------ Document segment

|REVIEWER:||Carmel J. Attard|
|NOTES:||Short run kit|
Modelers who are keen on the early development of twin engine jet powered aircraft will consider assembling scale model aircraft such as the Me.262, Aircomet, Arado 234, early meteor, Heinkel first jet, Su-9, and last but not least, the Japanese version which closely resembled the Me-262, ie the Nakajima Kikka. All of these aircraft have several features in common, namely being twin engine, single seaters, having a tricycle undercarriage and best of all these will make a fine selection of the early jets which were the forerunners of today’s multi role combat aircraft.
The whole essence of the Kikka belies in the extensive resemblance to the German Messerchmitt Me-262 with the two heavy wing mounted engine pods but confronted with a need for information. Two Ne-20 axial flow turbojets powered the Kikka. The maiden flight goes back to the 7th of August 1945 and the type only survived until the 11th of the same month when it crashed during the second flight while utilizing rocket assisted power during a takeoff. This incident happened only a few days before the war ended and the aircraft was damaged beyond repair.
Way beck in 1944 the Kikka was destined for the role of a close air support bomber and the wings were designed as a foldable type in order to be accommodated on aircraft carriers. However, considering the pressure that Japan was subjected to during the later years of the war, this has brought about the situation where the Japanese Navy Air Force planned to use it as a suicide attack plane. At the end of hostilities
24 Kikkas were under construction, which also included two seat conversion trainers. The finished aircraft were intended to be delivered to Kokutai 724 as (suicide planes). In the end one of these almost completed examples found it’s way to the United States and was due to be restored by the National Air and Space Museum.

------------
------ Entries supplied

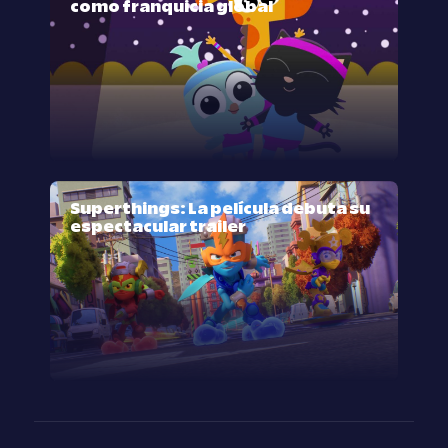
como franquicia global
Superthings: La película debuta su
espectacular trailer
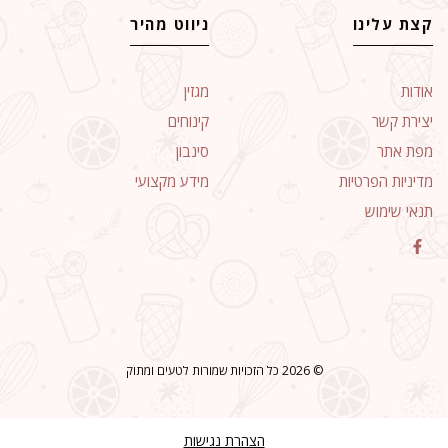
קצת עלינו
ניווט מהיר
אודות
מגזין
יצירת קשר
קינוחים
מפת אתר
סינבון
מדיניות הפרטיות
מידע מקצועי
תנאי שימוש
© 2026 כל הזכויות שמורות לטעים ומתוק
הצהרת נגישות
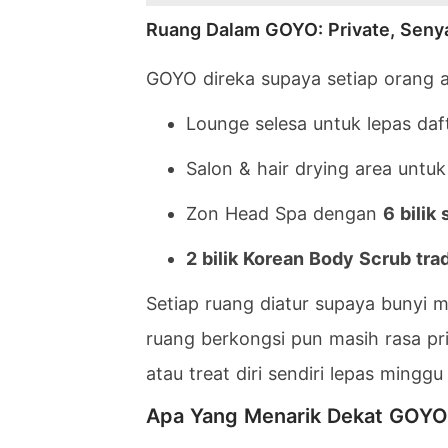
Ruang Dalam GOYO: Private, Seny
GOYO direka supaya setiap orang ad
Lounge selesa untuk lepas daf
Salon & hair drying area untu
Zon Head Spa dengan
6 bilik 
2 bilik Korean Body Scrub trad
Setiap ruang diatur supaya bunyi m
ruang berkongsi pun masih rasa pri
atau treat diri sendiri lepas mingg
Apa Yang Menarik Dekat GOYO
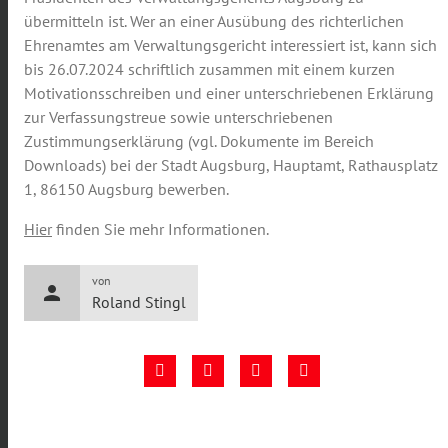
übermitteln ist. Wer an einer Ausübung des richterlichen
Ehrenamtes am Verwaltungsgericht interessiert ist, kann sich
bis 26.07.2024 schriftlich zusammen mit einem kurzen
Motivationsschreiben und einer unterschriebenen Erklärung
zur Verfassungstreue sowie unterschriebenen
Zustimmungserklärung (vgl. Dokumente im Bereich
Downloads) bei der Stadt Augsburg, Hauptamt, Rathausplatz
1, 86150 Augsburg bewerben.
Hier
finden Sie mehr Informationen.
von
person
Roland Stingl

------------

Apply what you read:
1. Translate this sentence from the Kikka review into French: "Two Ne-20 axial flow turbojets powered the Kikka."
2. According to the Kikka review, how many Kikkas were under construction at the end of hostilities?

Expected responses:
1. Deux turboréacteurs à flux axial Ne-20 propulsaient le Kikka.

2. 24, including two-seat conversion trainers.